EXERCISE PASSAGE Block Start
  8. If she has a history, are there any medications she uses when sick? Albuterol? Other commonly used items? The absolute best thing anyone can do right now is ensure they have medicine supply for 30 days or so, as a disruption to necessary medicine would be dangerous. Next up could be folks like your wife, who have occasional issues where they have go-to medicines in those situations, but don't get them until they need them. If possible and not too costly, probably best to get some of that now to be prepared.
  9. Who had eoMMan on their coronovirus FBG bingo card?
  10. I'd suspect the odds of transmitting this via open air in public is considerably lower than transmitting it by touching contaminated surfaces in public. Like someone mentioned seems more reasonable to wear gloves in public than masks. If someone is in a packed subway - ok, maybe. If you're in a huge crowd, sure masks would help. But for the other 95% of folks just going out, using shopping carts, opening doors, handling money, etc...a virus stuck to your warm hand will live longer and wait for that opportunity to rub an eye, wipe a nose, touch a mouth...or get transmitted to another person in a hand shake or other contact. Masks seem most useful for healthcare professionals, which has been their guidance thus far.
EXERCISE PASSAGE Block End
MATERIAL SUPPLIED Block Start
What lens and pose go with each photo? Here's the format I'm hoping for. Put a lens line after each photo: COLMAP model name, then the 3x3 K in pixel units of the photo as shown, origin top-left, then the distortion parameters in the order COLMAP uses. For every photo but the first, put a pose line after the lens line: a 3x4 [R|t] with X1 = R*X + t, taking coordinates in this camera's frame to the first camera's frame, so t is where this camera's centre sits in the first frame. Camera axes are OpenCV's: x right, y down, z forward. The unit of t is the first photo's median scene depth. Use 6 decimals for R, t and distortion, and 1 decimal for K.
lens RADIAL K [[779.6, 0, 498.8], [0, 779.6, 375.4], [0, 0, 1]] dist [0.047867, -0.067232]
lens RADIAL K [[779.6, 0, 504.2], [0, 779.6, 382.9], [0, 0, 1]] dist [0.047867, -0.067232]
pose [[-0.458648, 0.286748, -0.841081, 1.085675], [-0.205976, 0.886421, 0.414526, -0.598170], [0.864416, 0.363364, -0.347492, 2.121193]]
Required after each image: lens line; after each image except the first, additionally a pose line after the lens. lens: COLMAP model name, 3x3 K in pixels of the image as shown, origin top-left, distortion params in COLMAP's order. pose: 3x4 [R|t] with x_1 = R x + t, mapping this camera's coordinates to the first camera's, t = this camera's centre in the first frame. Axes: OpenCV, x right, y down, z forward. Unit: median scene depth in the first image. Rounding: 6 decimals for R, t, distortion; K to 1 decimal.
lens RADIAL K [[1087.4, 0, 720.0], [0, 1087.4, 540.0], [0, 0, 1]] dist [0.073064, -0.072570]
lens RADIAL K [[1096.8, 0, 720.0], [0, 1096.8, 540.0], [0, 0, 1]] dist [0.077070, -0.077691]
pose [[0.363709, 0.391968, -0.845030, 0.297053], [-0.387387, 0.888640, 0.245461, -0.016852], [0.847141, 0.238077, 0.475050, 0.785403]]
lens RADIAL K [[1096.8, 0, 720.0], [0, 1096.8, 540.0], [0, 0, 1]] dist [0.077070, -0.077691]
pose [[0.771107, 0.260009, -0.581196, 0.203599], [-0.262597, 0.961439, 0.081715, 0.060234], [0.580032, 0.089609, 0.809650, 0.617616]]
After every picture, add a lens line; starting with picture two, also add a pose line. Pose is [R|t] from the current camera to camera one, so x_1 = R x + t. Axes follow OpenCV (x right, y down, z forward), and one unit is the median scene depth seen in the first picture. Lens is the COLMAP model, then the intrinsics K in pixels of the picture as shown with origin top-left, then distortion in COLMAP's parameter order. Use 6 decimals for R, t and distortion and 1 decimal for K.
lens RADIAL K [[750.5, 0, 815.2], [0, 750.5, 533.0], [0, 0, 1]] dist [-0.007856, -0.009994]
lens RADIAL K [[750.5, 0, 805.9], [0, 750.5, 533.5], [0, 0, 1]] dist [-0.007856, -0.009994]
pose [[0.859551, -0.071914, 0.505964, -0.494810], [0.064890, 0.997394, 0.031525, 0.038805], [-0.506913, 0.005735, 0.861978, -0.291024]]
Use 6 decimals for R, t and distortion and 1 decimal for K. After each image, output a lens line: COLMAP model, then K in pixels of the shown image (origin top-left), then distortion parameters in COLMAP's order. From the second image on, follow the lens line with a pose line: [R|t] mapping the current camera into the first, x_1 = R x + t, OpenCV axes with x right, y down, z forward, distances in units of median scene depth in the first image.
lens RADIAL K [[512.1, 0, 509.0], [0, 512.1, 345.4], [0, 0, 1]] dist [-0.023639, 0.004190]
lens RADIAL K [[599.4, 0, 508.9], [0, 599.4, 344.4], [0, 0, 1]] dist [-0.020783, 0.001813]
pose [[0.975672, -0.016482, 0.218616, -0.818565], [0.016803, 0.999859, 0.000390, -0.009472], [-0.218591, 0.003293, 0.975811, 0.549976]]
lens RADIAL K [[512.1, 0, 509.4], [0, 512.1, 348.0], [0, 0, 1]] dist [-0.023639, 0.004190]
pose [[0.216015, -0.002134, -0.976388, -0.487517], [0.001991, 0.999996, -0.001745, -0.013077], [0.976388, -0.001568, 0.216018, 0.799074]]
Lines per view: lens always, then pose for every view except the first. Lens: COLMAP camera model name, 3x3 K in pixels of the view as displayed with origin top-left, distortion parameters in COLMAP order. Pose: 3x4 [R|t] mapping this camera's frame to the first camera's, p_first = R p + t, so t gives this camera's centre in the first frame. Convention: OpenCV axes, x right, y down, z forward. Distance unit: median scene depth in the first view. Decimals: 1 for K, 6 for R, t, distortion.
MATERIAL SUPPLIED Block End
- _STUDY QUESTIONS_:
1. In the coronavirus discussion, for whom do masks seem most useful?
2. Please condense the paragraph of the coronavirus discussion that begins "I'd suspect the odds" into a shorter version that keeps its main points.
Rely only on the text for your answers.

- _RESPONSES TO THE TASKS_:
1. Healthcare professionals.

2. Catching the virus through open air in public is probably much less likely than catching it from touching contaminated surfaces, so gloves seem more sensible than masks. Masks might help in a packed subway or a huge crowd. For most people doing everyday things like using shopping carts, opening doors and handling money, the virus can live on a warm hand until it reaches an eye, nose or mouth or passes to someone else through a handshake. Masks seem most useful for healthcare professionals, which has been the guidance so far.